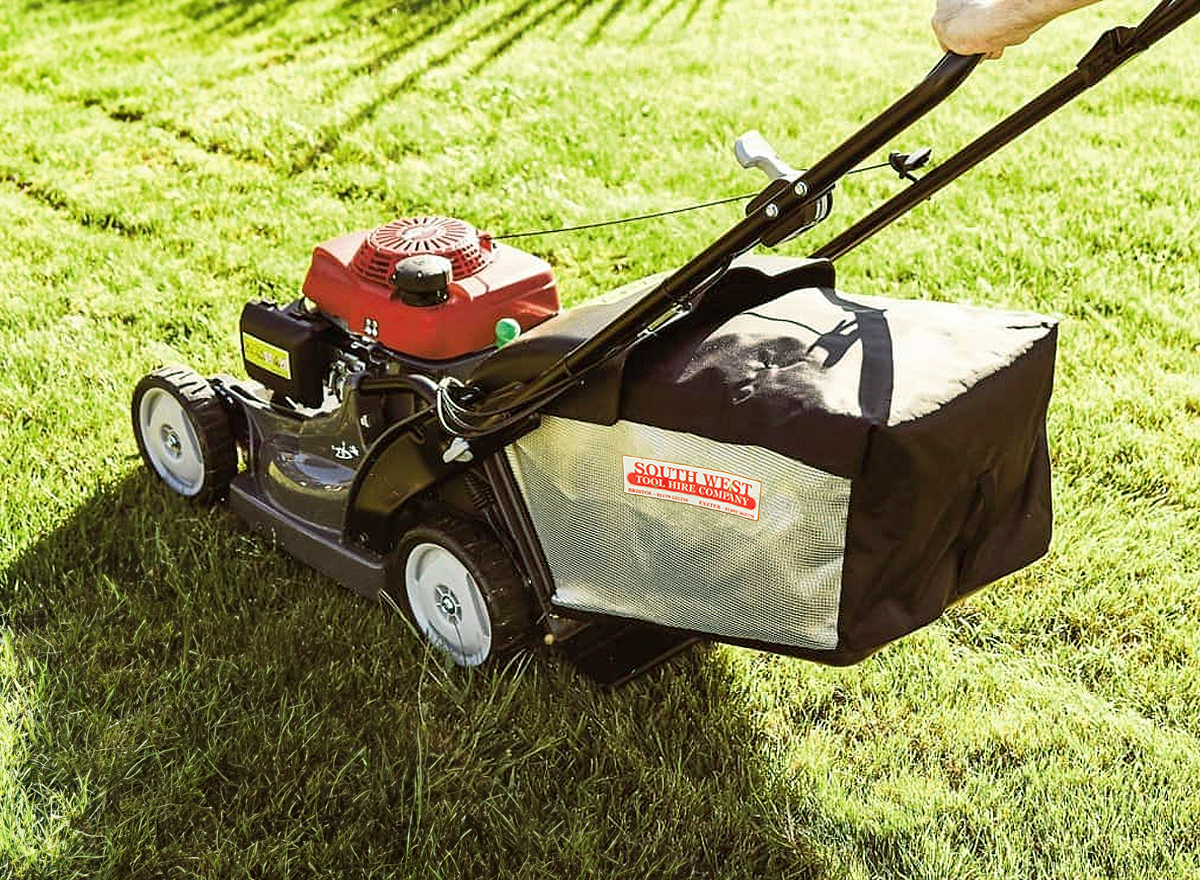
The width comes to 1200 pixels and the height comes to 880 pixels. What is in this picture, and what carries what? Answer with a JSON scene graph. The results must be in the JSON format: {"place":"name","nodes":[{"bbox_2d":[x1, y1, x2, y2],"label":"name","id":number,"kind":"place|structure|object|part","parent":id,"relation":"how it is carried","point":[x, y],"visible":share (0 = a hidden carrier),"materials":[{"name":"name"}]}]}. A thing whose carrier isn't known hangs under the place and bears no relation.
{"place":"outdoors","nodes":[
{"label":"outdoors","id":0,"kind":"place"},
{"bbox_2d":[0,0,1199,879],"label":"lawn","id":1,"kind":"structure","parent":0,"point":[836,866],"materials":[{"name":"green plant"}]},
{"bbox_2d":[134,4,1181,689],"label":"lawn mower","id":2,"kind":"object","parent":1,"relation":"on","point":[241,390],"visible":0.84,"materials":[{"name":"black fabric"}]},
{"bbox_2d":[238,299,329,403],"label":"air filter cover","id":3,"kind":"object","parent":2,"relation":"attached to","point":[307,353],"visible":0.86,"materials":[{"name":"black plastic"}]},
{"bbox_2d":[242,334,291,379],"label":"warning label","id":4,"kind":"object","parent":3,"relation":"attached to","point":[285,361],"visible":0.97,"materials":[{"name":"yellow plastic"}]},
{"bbox_2d":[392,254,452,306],"label":"fuel cap","id":5,"kind":"object","parent":2,"relation":"on","point":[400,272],"visible":0.98,"materials":[{"name":"black plastic"}]},
{"bbox_2d":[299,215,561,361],"label":"engine","id":6,"kind":"object","parent":2,"relation":"on","point":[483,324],"visible":0.74,"materials":[{"name":"red plastic"}]},
{"bbox_2d":[494,318,520,348],"label":"green cap","id":7,"kind":"object","parent":2,"relation":"attached to","point":[515,326],"visible":0.56,"materials":[{"name":"green plastic"}]},
{"bbox_2d":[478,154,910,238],"label":"starter rope","id":8,"kind":"object","parent":2,"relation":"attached to","point":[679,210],"visible":0.77,"materials":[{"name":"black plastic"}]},
{"label":"handle","id":9,"kind":"part","parent":2,"relation":"part of","materials":[{"name":"black metal"}]},
{"label":"handle","id":10,"kind":"part","parent":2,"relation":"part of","materials":[{"name":"metal"}]},
{"bbox_2d":[492,264,1062,670],"label":"bag","id":11,"kind":"object","parent":2,"relation":"attached to","point":[757,324],"visible":0.82,"materials":[{"name":"black fabric"}]},
{"bbox_2d":[621,455,761,520],"label":"label","id":12,"kind":"object","parent":11,"relation":"attached to","point":[735,509],"visible":0.97,"materials":[{"name":"white plastic"}]},
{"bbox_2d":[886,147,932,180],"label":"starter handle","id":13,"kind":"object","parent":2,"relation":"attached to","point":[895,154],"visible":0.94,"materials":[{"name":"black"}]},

| WORK ITEM |
Restate every line of the data above word for word, with the images removed.

| TASK RESULT |
The width comes to 1200 pixels and the height comes to 880 pixels. What is in this picture, and what carries what? Answer with a JSON scene graph. The results must be in the JSON format: {"place":"name","nodes":[{"bbox_2d":[x1, y1, x2, y2],"label":"name","id":number,"kind":"place|structure|object|part","parent":id,"relation":"how it is carried","point":[x, y],"visible":share (0 = a hidden carrier),"materials":[{"name":"name"}]}]}. A thing whose carrier isn't known hangs under the place and bears no relation.
{"place":"outdoors","nodes":[
{"label":"outdoors","id":0,"kind":"place"},
{"bbox_2d":[0,0,1199,879],"label":"lawn","id":1,"kind":"structure","parent":0,"point":[836,866],"materials":[{"name":"green plant"}]},
{"bbox_2d":[134,4,1181,689],"label":"lawn mower","id":2,"kind":"object","parent":1,"relation":"on","point":[241,390],"visible":0.84,"materials":[{"name":"black fabric"}]},
{"bbox_2d":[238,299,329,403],"label":"air filter cover","id":3,"kind":"object","parent":2,"relation":"attached to","point":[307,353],"visible":0.86,"materials":[{"name":"black plastic"}]},
{"bbox_2d":[242,334,291,379],"label":"warning label","id":4,"kind":"object","parent":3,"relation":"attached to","point":[285,361],"visible":0.97,"materials":[{"name":"yellow plastic"}]},
{"bbox_2d":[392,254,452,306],"label":"fuel cap","id":5,"kind":"object","parent":2,"relation":"on","point":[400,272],"visible":0.98,"materials":[{"name":"black plastic"}]},
{"bbox_2d":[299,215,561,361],"label":"engine","id":6,"kind":"object","parent":2,"relation":"on","point":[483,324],"visible":0.74,"materials":[{"name":"red plastic"}]},
{"bbox_2d":[494,318,520,348],"label":"green cap","id":7,"kind":"object","parent":2,"relation":"attached to","point":[515,326],"visible":0.56,"materials":[{"name":"green plastic"}]},
{"bbox_2d":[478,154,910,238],"label":"starter rope","id":8,"kind":"object","parent":2,"relation":"attached to","point":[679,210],"visible":0.77,"materials":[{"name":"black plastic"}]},
{"label":"handle","id":9,"kind":"part","parent":2,"relation":"part of","materials":[{"name":"black metal"}]},
{"label":"handle","id":10,"kind":"part","parent":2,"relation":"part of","materials":[{"name":"metal"}]},
{"bbox_2d":[492,264,1062,670],"label":"bag","id":11,"kind":"object","parent":2,"relation":"attached to","point":[757,324],"visible":0.82,"materials":[{"name":"black fabric"}]},
{"bbox_2d":[621,455,761,520],"label":"label","id":12,"kind":"object","parent":11,"relation":"attached to","point":[735,509],"visible":0.97,"materials":[{"name":"white plastic"}]},
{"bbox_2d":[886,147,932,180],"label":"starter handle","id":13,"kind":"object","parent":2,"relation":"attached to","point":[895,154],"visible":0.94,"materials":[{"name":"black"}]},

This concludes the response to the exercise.